Это знает любой практикующий ученый: в повседневной жизни он использует слова в одном смысле, находясь в лаборатории, употребляет их в более точном, ограниченном значении. В конце 1970-х годов я несколько лет работал на кафедре биохимии Оксфордского университета в исследовательской группе профессора сэра Джорджа Радды. Каждый будний день мы собирались утром в 11:00 за общим кофе, сваренным на старинной газовой горелке. Когда кто-то просил передать сахар, на самом деле он просил передать химическое вещество, известное как «сахароза» или, точнее, α-D-глюкопиранозил-β-D-фруктофуранозид, в то время как в естественных науках термин «сахар» обозначает очень широкий класс химических веществ, который включает специфические сахара, содержащиеся в сахарном тростнике (сахароза), молоке (лактоза) и различных фруктах (фруктоза). Все эти виды сахаров сильно различаются по сладости. Сладость лактозы, например, составляет лишь 16 % сладости сахарозы.
Сахар повседневного мира таким образом является одной из очень специфических форм более общей научной категории сахаров, а конкретнее – 1,2-гликозидов. Эта простая лексическая разница может вызвать путаницу в отношении проблем со здоровьем, возникающих из-за чрезмерного потребления сахарозы[258]. Также она может привести к тому, что по ошибке кто-то положит в кофе вместо сахарозы лактозу, и тогда, чтобы добиться привычной сладости напитка, ему придется взять в шесть раз больше кусков, чем обычно. Однако у нас эта путаница попросту не возникала. Все собравшиеся за чашкой кофе знали, что в разных контекстах слова употребляются в разных значениях, и могли эти значения отличать.

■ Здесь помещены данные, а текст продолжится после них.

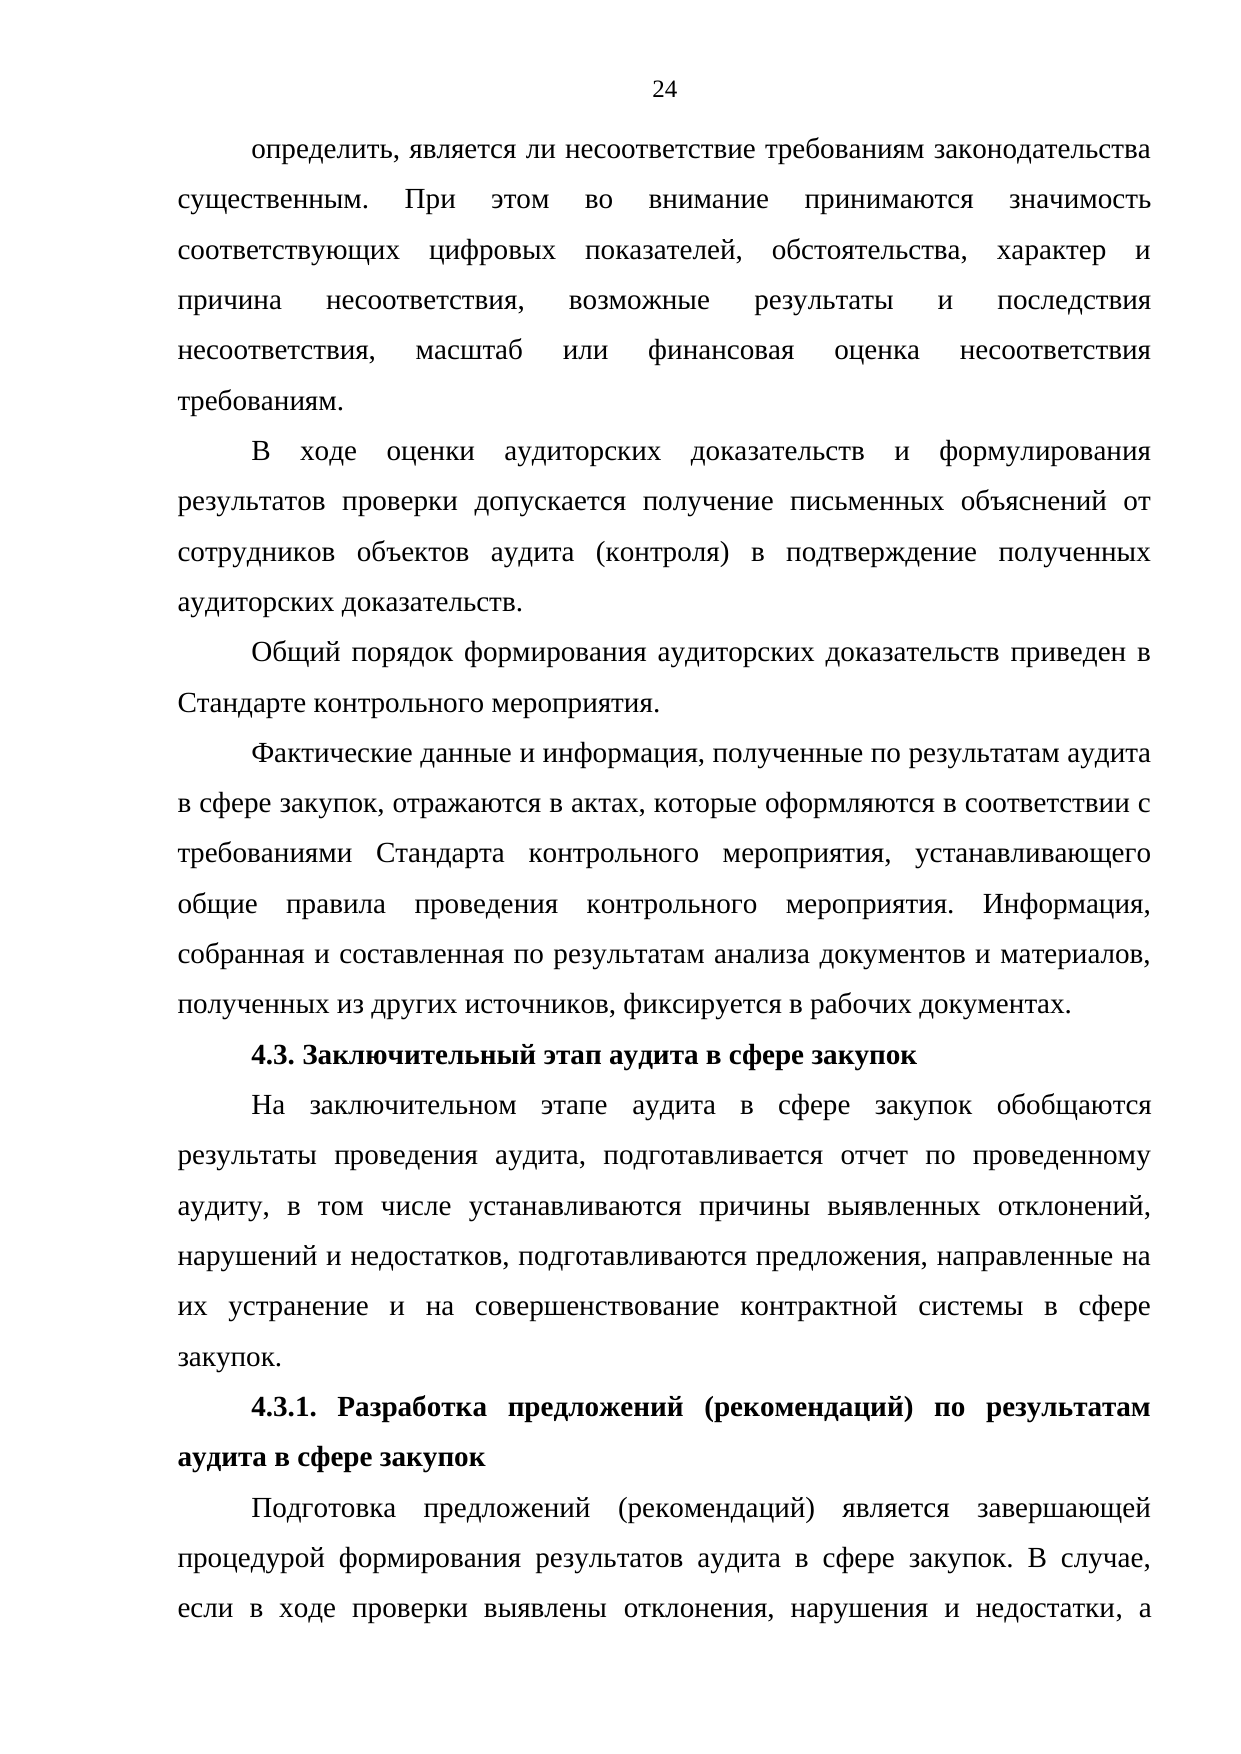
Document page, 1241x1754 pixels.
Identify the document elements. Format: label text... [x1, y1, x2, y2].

text определить, является ли несоответствие требованиям законодательства существенным. При этом во внимание принимаются значимость соответствующих цифровых показателей, обстоятельства, характер и причина несоответствия, возможные результаты и последствия несоответствия, масштаб или финансовая оценка несоответствия требованиям. [177, 131, 1152, 416]
text На заключительном этапе аудита в сфере закупок обобщаются результаты проведения аудита, подготавливается отчет по проведенному аудиту, в том числе устанавливаются причины выявленных отклонений, нарушений и недостатков, подготавливаются предложения, направленные на их устранение и на совершенствование контрактной системы в сфере закупок. [177, 1087, 1152, 1372]
text 4.3. Заключительный этап аудита в сфере закупок [177, 1037, 1152, 1070]
text 4.3.1. Разработка предложений (рекомендаций) по результатам аудита в сфере закупок [177, 1389, 1152, 1473]
text Фактические данные и информация, полученные по результатам аудита в сфере закупок, отражаются в актах, которые оформляются в соответствии с требованиями Стандарта контрольного мероприятия, устанавливающего общие правила проведения контрольного мероприятия. Информация, собранная и составленная по результатам анализа документов и материалов, полученных из других источников, фиксируется в рабочих документах. [177, 735, 1152, 1020]
text Общий порядок формирования аудиторских доказательств приведен в Стандарте контрольного мероприятия. [177, 634, 1152, 718]
text В ходе оценки аудиторских доказательств и формулирования результатов проверки допускается получение письменных объяснений от сотрудников объектов аудита (контроля) в подтверждение полученных аудиторских доказательств. [177, 433, 1152, 618]
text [177, 1490, 1152, 1624]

В этом нет особой проблемы. Понимая, что в разных сообществах слова обладают разным смыслом, привыкая к разным окружениям, человек начинает чувствовать тонкие языковые различия. Посторонних людей эти различия могут беспокоить; зачастую они не понимают, почему в разных сообществах одни и те же слова употребляются по-разному. Но контексты словоупотребления возникают естественным образом в ответ на профессиональные потребности и особые задачи соответствующих сообществ. Это не имеет никакого отношения к нечестности, когда специфический жаргон используется в целях обмана. При необходимости человек становится как бы двуязычным, научается разделять значения слов в зависимости от контекста и готов в случае недопонимания спросить: «Что вы имеете в виду, используя это слово?». При этом человек принимает тот факт, что его словоупотребление может не совпадать с вашим, и это не означает, что вы правы, а он ошибается. В противном случае коммуникация между различными научными дисциплинами стала бы невозможной. Ученые используют язык в науке не так, как в обычной жизни; то же относится и к богословам. Любая попытка вступить в контакт с иной дисциплиной начинается с постижения того языка, который в ней используется.
Докинз прекрасно это знает. Как известно, он высмеял критиковавшую гипотезу «эгоистичного гена» философа Мэри Мидгли за ее незнакомство с языком науки. Его слова заслуживают того, чтобы быть процитированными, правда, уже против него самого:
«[Мидгли], похоже, не понимает ни биологии, ни того, как биологи выражают свои мысли. Без сомнения, мое невежество было бы столь же очевидным, если бы я стремглав бросился заниматься ее областью знаний, но тогда я бы использовал более скромную тональность. Тем не менее сейчас мы оба находимся на моей территории, и я вижу, что вызов брошен»[259].
И это тот же Ричард Докинз, который, ничего не зная о христианской теологии, бросается с головой в эту дисциплину и рассказывает теологам, что они на самом деле имеют в виду, когда используют свой собственный язык? Это он объясняет богословам, что под верой те на самом деле имеют в виду «слепое доверие»? Докинз даже не способен понять, что подразумевает язык христианской теологии. Поэтому его суждения о предполагаемых ошибках богословия очень сложно принять всерьез.
Давайте попробуем расставить все на свои места. Как профессиональный богослов, я без колебаний утверждаю, что классическая христианская традиция всегда ценила рациональность и не считает, что вера предполагает полный отказ от разума или веру, противоречащую доказательствам. Христианская традиция настолько последовательна в этом вопросе, что трудно понять, откуда вообще взялась идея веры как «слепого доверия». Даже поверхностное прочтение трудов ведущих христианских философов, таких как Ричард Суинберн (Оксфордский университет), Николас Вольтерсторф (Йельский университет) и Алвин Плантинга (Университет Нотр-Дам) или даже таких популярных писателей, как Клайв С. Льюис[260], свидетельствует об их трепетном отношении к вопросу о том, как формулировать «обоснованные», «доказательные», «последовательные» утверждения о Боге[261]. Нет никакой «слепой веры». Проблема в том, как делать обоснованные, рациональные и оправданные суждения о Боге, когда имеющиеся данные можно интерпретировать по-разному.